I’m fairly certain that he moved on to the next lonely female traveler as soon as I departed, although he has tried calling me a few times.
Returning to Zomba involved another fun adventure at the bus depot. This time, I was told that the bus would depart at 3:00 am. I arranged with my Rasta boy to have him accompany me to the depot because (1) hadn’t brought a torch with me and (2) even with a torch, I didn’t love the idea of walking the rather isolated road from the backpackers to town. He, of course, didn’t show up at our arranged meeting time, so I had to rouse half the lodge to find him. We finally get to the depot a little after 3:00---and find out that the bus doesn’t depart until 4:00. In fact, the driver wasn’t even there and the bus wasn’t yet open to passengers. So I got to spend another half hour on the porch of the storefront, listening to a very drunk and high Rasta boy tell me how much he liked me.
The bus actually left on time, even though it was only about half full.
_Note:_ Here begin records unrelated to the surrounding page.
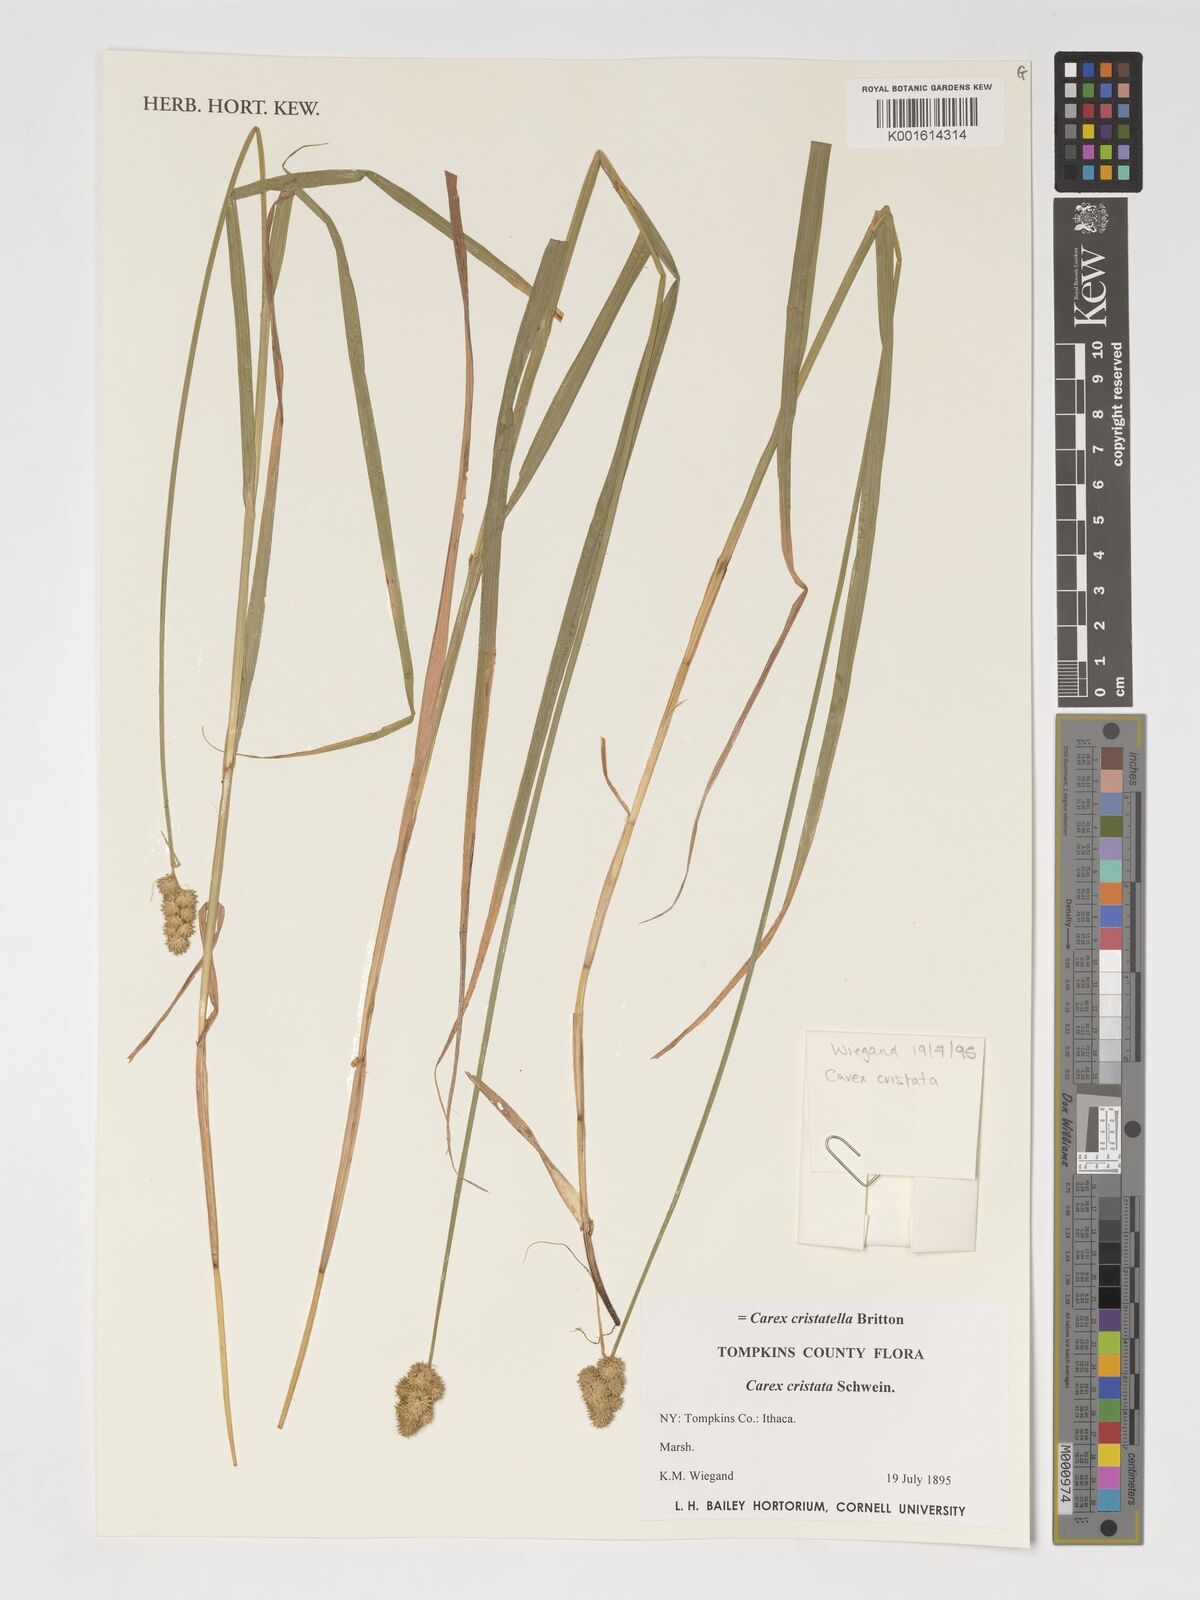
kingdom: Plantae
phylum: Tracheophyta
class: Liliopsida
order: Poales
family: Cyperaceae
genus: Carex
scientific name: Carex cristatella
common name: Crested oval sedge
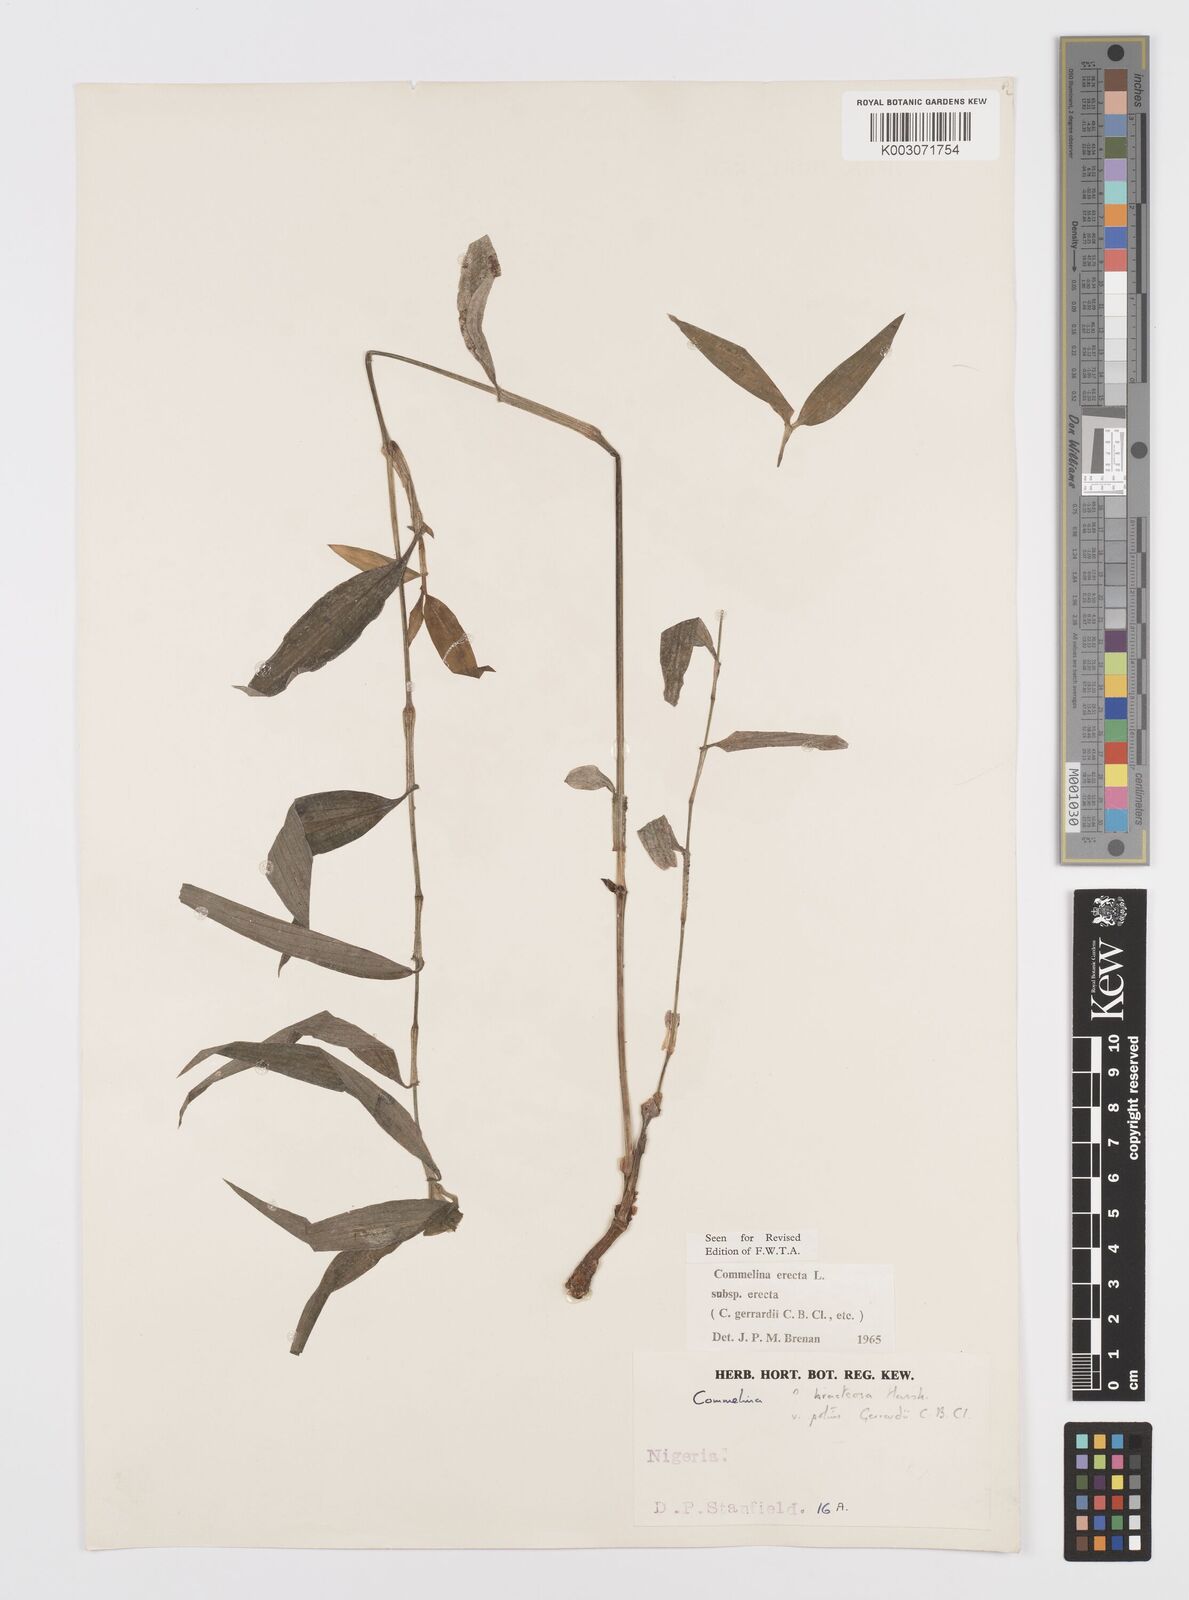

But it then stopped about every quarter of a mile to pick up passengers along the road. Every one of whom seemed to be carrying the entirety of their worldly goods with them, requiring a good ten to fifteen minutes at each stop to load luggage. I was lucky to keep my seat to myself for about the first hour, until a woman with a very fussy---and very stinky---baby plopped herself, her baby, and her live chicken into the seat next to me---and into about half of my seat. I spent the remaining four hours alternating between cat-naps and passive-aggressive battle for space.
I got back to Zomba; slept for half a day; took a long, hot shower to scrub off the sand and grit; and steeled myself for another week of volunteer hunting.
Next Up: Wild Goose Chases and Other Adventures
2 Comments:
Your transport travails are eerily similar to experiences I've had in the Philippines. I'm really enjoying your entries---but they're kind of making me dread fieldwork!
It sounds like you're making good progress, even if you're encountering unexpected circumstances.
Keep on keepin' on!
-N
Whew, adventures! The dust and dirt would get old pretty quickly, I suspect. . . And I have no insights about tips staying clean--most of the backpackers I saw in Moscow were pretty grungy. I feel like I do all right on short trips, but once the clothes get dirty that's pretty much the end of any hope of feeling presentable.
And you will find your people! These trials are just fodder for your first couple of "entering the field" pages.